To get through medical school, it’s literally just one foot in front of other! Every deadline, every test, every board exam….
I really liked medical school. Having the support of parents, good friends and two deans made a huge difference. The two deans made me feel like I belonged and encouraged me to keep going. But by the end, I had to learn to advocate for myself. There was an anatomy professor who was obnoxious and berating to medical students. I felt like he was trying to derail my career. I walked into his office one day and told him nothing was going to stop me from graduating. And that I had concrete poured around my feet to keep me at the school. In the end, you have to really want to be a doctor despite the hearing loss. And if you let the hearing loss define you too much, it will get in the way. It’s a huge piece of who you are but it’s not everything.
Editor Comment: We really do have to stick up for ourselves! Find your allies and mentors that will support you no matter what.
Marissa Clopper, PA - Maryland School for the Deaf (MSD) Student Health Center
I remember during my primary care rotation, I mentioned that my question(s) may be stupid to ask. My preceptor said there are no dumb questions and to ask any kind of question even if simple, easy ones. So that made me think it is best to ask questions even if to double-check to be certain since we are all always learning.
Editor Comment: Asking questions shows that you are really engaged and eager to learn. If you remain quiet, it can give the wrong impression of being disinterested and inattentive.
Wendy Eastman, MD - Child Neurology, Spokane, WA
When I was applying for Pediatric Residency during my fourth year in medical school, I remember spending many hours talking with my residency advisor. She asked me all the hard questions, “How will you run the codes when you can’t hear everyone talking?” “How will you handle the parent phone calls?” “How will you answer the pages?” “What happens if your interpreter is sick and you have no interpreter for the day?” It was hard and uncomfortable for me at times. I really thought she would not accept me if I applied to her program. In retrospect, she REALLY prepared me for my interviews and I matched at my first choice residency program. And she REALLY prepared me for the tough real-life situations that do happen once in a great while.
Editor Comment: I can’t comment on my own advice, ha!

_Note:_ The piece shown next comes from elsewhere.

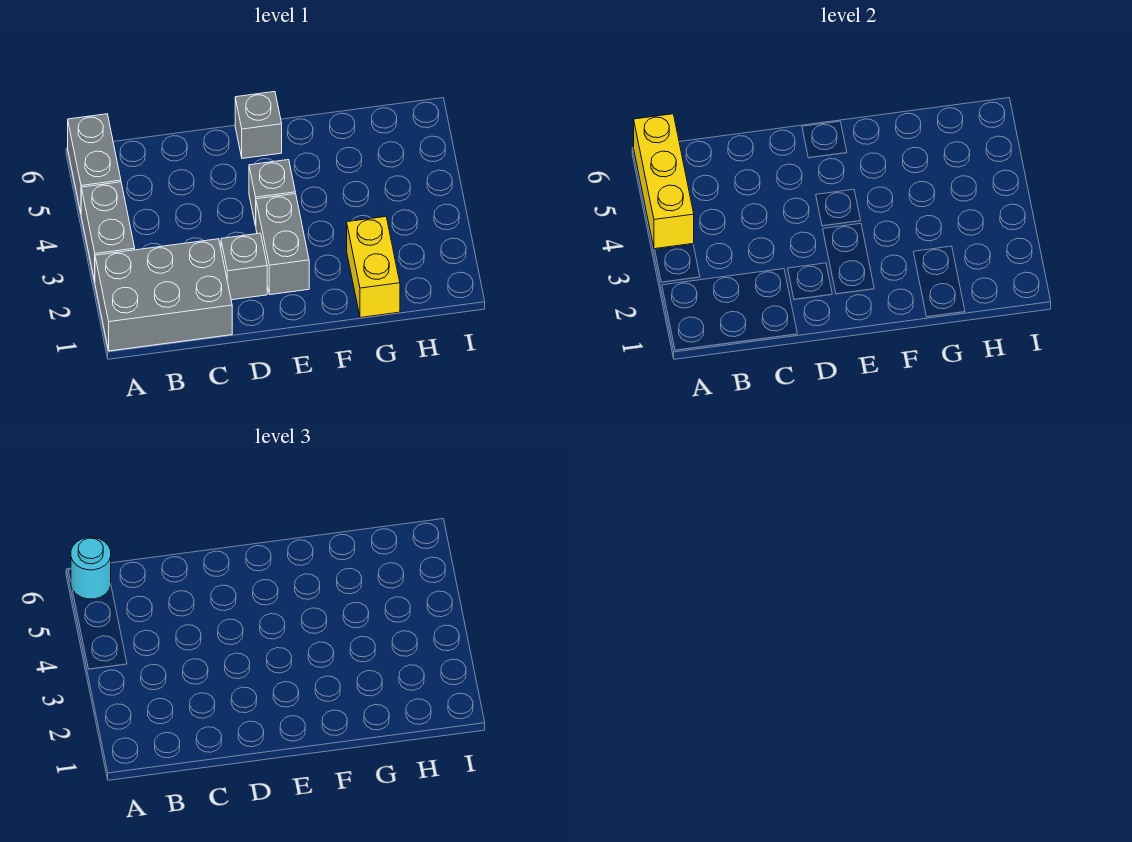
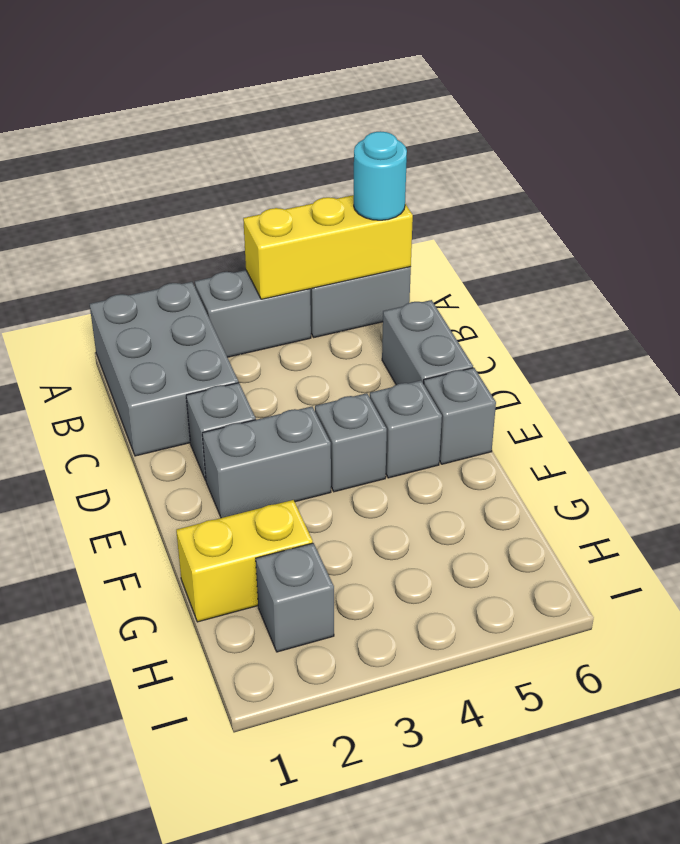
none -> grey 1x2 brick [382,300,473,385]
none -> grey 1x1 brick [370,380,442,478]
none -> grey 1x1 brick [256,543,334,652]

Wendy Eastman, M.D., is a board-certified pediatric neurologist currently practicing in Washington State. She was born deaf, wore bilateral hearing aids, and grew up in the Boston suburbs. She went to an oral deaf program through 3rd grade, then mainstreamed full-time in fourth grade. She graduated from Dartmouth College, served two years in the Peace Corps in Ecuador, South America speaking and lip-reading Spanish, worked at Harvard Medical School Channing Laboratory as a microbiology lab technician, then went back to Dartmouth for Medical School. While doing a Family Medicine rotation on the Navajo Indian Reservation in Tuba City, AZ, she fell in love with the Southwest and went west for her training. She completed her Pediatric Residency and Child Neurology Fellowship at Primary Children’s Medical Center at the University of Utah in Salt Lake City. She used CART and sign language interpreters through medical school and had a team of interpreters through her residency and fellowship training. She is also a past-president of AMPHL (2013-2016) and a long-time member.